Como percebeu o Lenio, a ementa daquele acórdão, e a responsabilidade disso é exclusivamente do desembargador relator, está mal redigida, pois deixa a dúvida sobre se o traficante pode andar armado “para proteger a sua atividade”. Jamais se disse isso ou se pretendeu dizer isso. E o Lenio interpretou bem o que se quis dizer. Ninguém pode dizer que seria aceitável portar arma para proteger uma atividade penalmente ilícita. Assim, o meu entendimento foi o de reprimir uma conduta que não é adequada do ponto de vista legal: pedir mais para, quem sabe, levar o menos. Ora, se o traficante porta arma para proteger sua atividade penalmente ilícita, ele só pode ser acusado de tráfico com a majorante do uso de arma de fogo, não de tipos penais autônomos, como, costuma ocorrer, tráfico em cumulação material com porte de arma. A lei não permite isso. E as denúncias não são claras, mas a prova demonstra isso. Então, a conclusão é a de que a denúncia é incorreta e, por isso, deve ser reprimida, porque não é possível admitir essa conduta do Ministério Público — do Estado que acusa. O Estado tem de ter, no nosso entendimento, sempre e sempre, um comportamento eticamente aceitável. Daí que absolvíamos do porte de arma, já que não constou na acusação formalizada a acusação adequada do ponto de vista legal: majorante do tráfico, com suas elementares.

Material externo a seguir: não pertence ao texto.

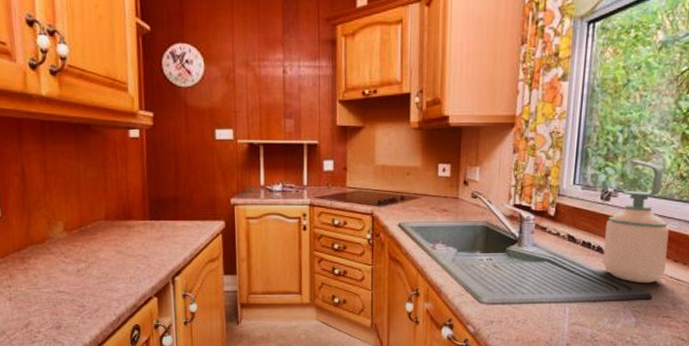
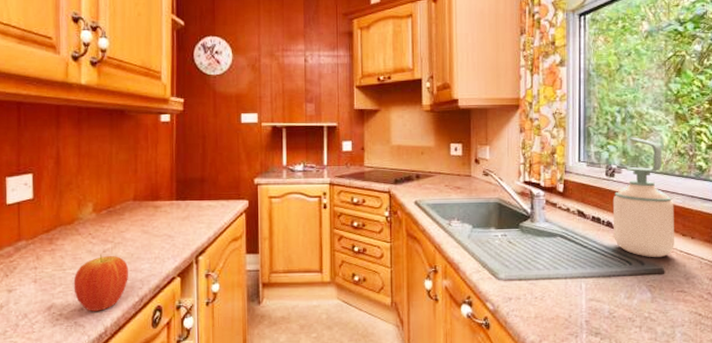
fruit: none [49,273,105,329] -> present [73,254,129,311]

E, quanto ao entendimento sobre a interpretação do artigo 212 do Código de Processo Penal, na redação da Lei 11.690/2008, desde a sua edição tenho claro o entendimento de que o protagonismo judicial na coleta da prova penal ficou reduzido ao mínimo. Apliquei esse entendimento, desde o início da vigência da Lei, no Juizado Especial Criminal do Foro Regional Tristeza, em Porto Alegre. Participei de debates nesses termos com magistrados em que eu defendi essa concepção. Entretanto, quando fui promovido e integrei a composição da 5ª Câmara Criminal, já havia uma definição jurisprudencial, nos tribunais superiores, de que se tratava de nulidade relativa o fato de o magistrado continuar aplicando o texto legal anterior e que, assim, cabia requerer, tempestivamente na própria audiência, que fosse seguido o artigo 212 e, pior, que fosse alegado prejuízo, não sendo cabível alegar, como prejuízo, a condenação que ocorrera.

Havendo, então, centenas de julgamentos do Superior Tribunal de Justiça e muitos do Supremo Tribunal Federal,  assim como decisões do TJ-RS nesses termos, continuar com a compreensão de que haveria nulidade no fato de o juiz exercer protagonismo na coleta da prova, seria insistência desmedida. Sinalo esses aspectos como relator, por exemplo, na A.C. 70059652966, de abril de 2016. Quanto à compreensão de nulidades relativas e absolutas no processo penal, por igual concordo com o Lenio. Todavia, estou obrigado a adotar o entendimento dos tribunais superiores diante da Súmula Vinculante 10 do STF e do art. 97 da Constituição, ou seja, da chamada “cláusula de reserva de plenário”, pois o artigo 571  e, especialmente, o artigo 572, do Código de Processo Penal, enuncia essa distinção.

Isso como manifestação minha à crítica, severa, recebida. Aliás, certamente serei merecedor de outras críticas. Quanto ao “caso Bolsonaro”, não li a decisão, mas, creio, deve vir junto com a compreensão de que não existem direitos fundamentais ilimitados. E, a imunidade parlamentar, prevista na Constituição Federal, deve ser interpretada nesses termos.

Agradeço ao Lenio pela crítica recebida e continuo a admirá-lo, também por ter sido quem me ensinou hermenêutica.